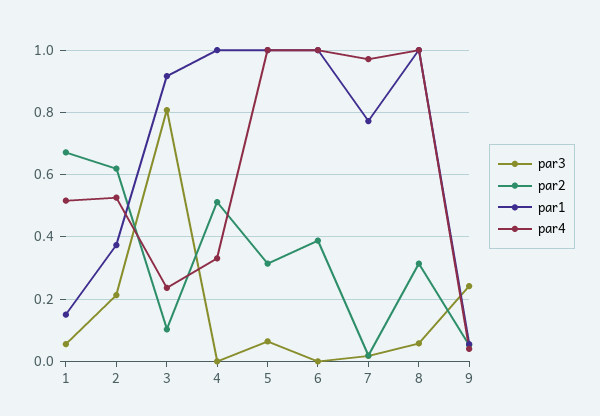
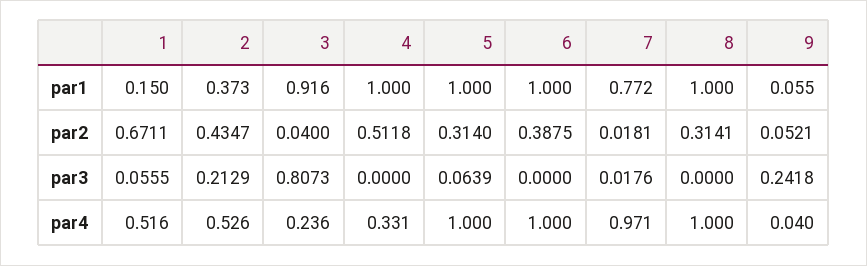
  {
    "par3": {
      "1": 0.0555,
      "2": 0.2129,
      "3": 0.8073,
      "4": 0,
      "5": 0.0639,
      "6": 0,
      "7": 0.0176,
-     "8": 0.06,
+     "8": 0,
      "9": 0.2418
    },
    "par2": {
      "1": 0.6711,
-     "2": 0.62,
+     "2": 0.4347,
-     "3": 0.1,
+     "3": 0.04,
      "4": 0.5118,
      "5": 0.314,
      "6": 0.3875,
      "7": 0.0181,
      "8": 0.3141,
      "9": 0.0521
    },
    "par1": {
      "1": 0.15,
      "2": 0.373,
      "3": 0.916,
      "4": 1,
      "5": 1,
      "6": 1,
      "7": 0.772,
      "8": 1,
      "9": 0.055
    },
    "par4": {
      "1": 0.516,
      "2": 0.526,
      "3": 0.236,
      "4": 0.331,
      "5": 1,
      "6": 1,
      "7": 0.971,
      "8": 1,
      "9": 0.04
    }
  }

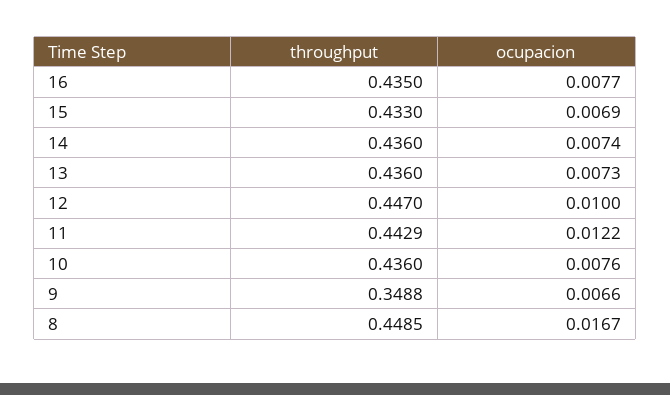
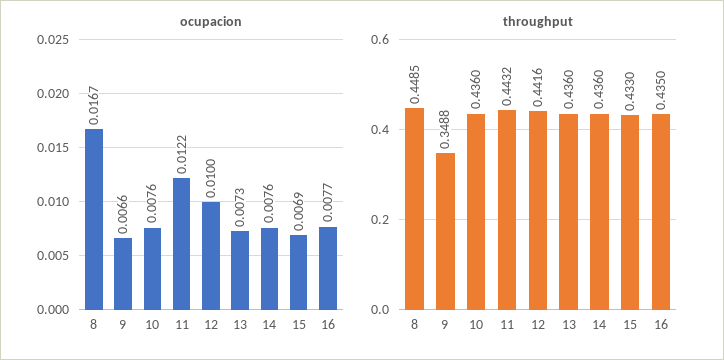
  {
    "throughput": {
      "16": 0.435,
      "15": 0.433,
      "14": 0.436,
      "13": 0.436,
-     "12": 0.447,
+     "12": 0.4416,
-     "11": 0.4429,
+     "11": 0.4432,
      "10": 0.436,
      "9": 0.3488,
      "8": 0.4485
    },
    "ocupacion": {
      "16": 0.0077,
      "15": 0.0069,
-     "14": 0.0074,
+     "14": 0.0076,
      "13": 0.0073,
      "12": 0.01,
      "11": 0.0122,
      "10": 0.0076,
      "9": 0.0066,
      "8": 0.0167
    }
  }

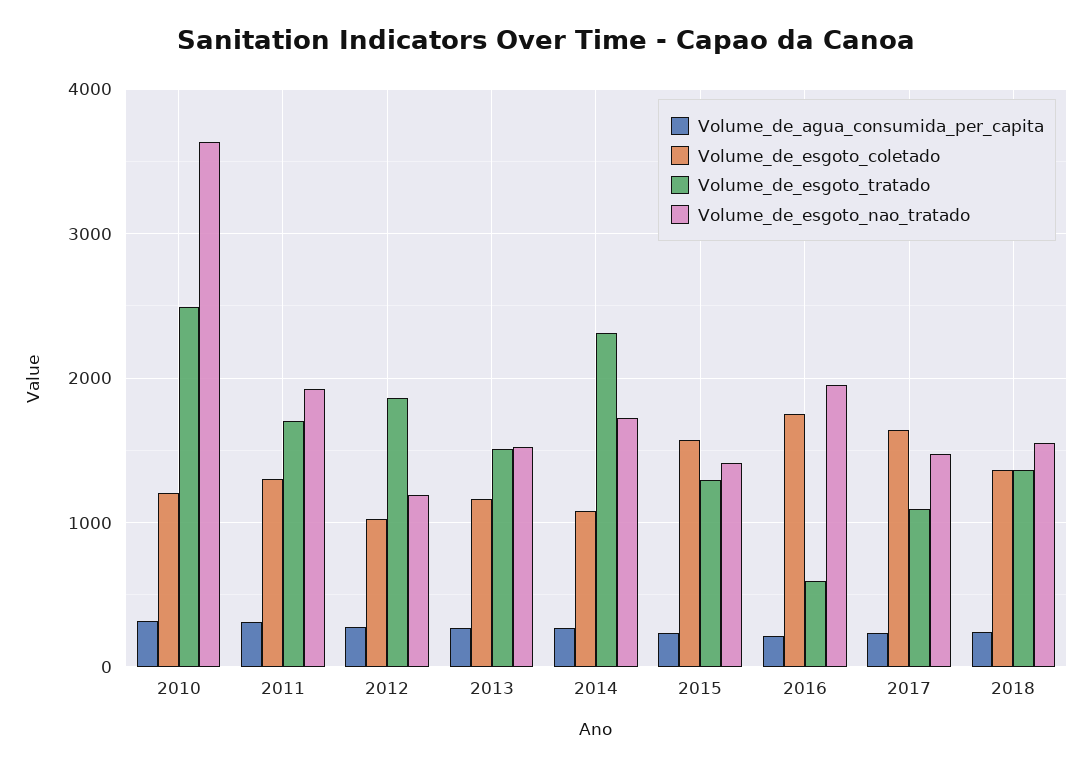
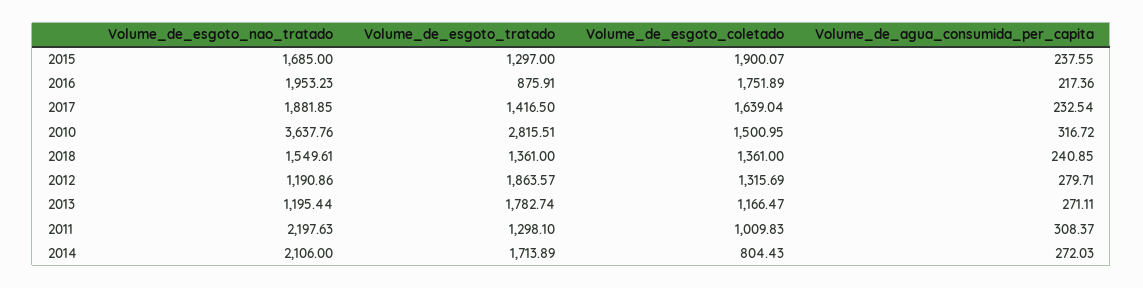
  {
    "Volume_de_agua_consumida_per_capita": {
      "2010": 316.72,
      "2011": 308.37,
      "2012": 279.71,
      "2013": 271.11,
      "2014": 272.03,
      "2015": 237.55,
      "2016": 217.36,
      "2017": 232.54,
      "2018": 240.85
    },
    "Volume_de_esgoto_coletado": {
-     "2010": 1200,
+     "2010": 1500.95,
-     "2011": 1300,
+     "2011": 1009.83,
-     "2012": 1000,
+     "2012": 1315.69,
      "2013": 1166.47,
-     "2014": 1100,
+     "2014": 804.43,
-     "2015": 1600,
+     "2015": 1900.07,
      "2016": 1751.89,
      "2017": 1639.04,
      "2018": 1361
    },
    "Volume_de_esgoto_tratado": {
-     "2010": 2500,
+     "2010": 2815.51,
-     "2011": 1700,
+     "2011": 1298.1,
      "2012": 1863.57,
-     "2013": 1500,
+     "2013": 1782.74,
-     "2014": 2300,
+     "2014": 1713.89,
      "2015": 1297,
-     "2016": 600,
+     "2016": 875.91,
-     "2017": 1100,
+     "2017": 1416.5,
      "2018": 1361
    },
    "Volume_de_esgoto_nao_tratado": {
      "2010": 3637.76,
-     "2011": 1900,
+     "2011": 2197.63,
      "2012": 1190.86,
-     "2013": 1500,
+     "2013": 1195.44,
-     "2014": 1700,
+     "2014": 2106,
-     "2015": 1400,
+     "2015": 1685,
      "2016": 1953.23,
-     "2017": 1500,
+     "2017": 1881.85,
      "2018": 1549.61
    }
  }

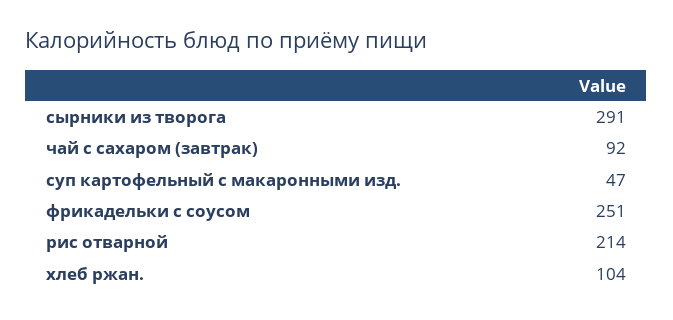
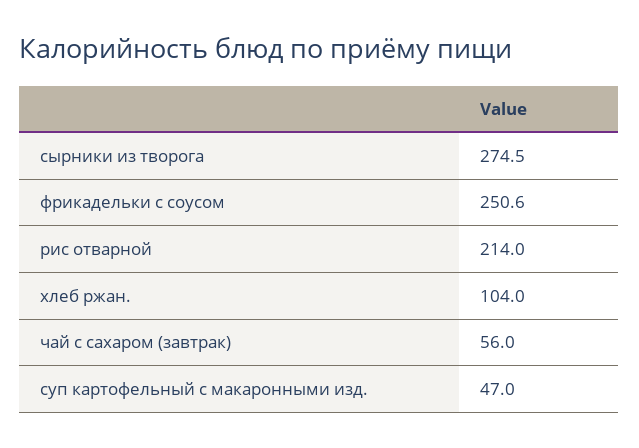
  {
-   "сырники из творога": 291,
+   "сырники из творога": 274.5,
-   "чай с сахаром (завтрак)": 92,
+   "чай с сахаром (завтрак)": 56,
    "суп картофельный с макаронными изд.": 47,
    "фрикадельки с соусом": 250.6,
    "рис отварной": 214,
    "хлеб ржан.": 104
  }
---
### Your goal
The answer must be every line from the entries above that holds the string "сырники".

### Your solution
-   "сырники из творога": 291,
+   "сырники из творога": 274.5,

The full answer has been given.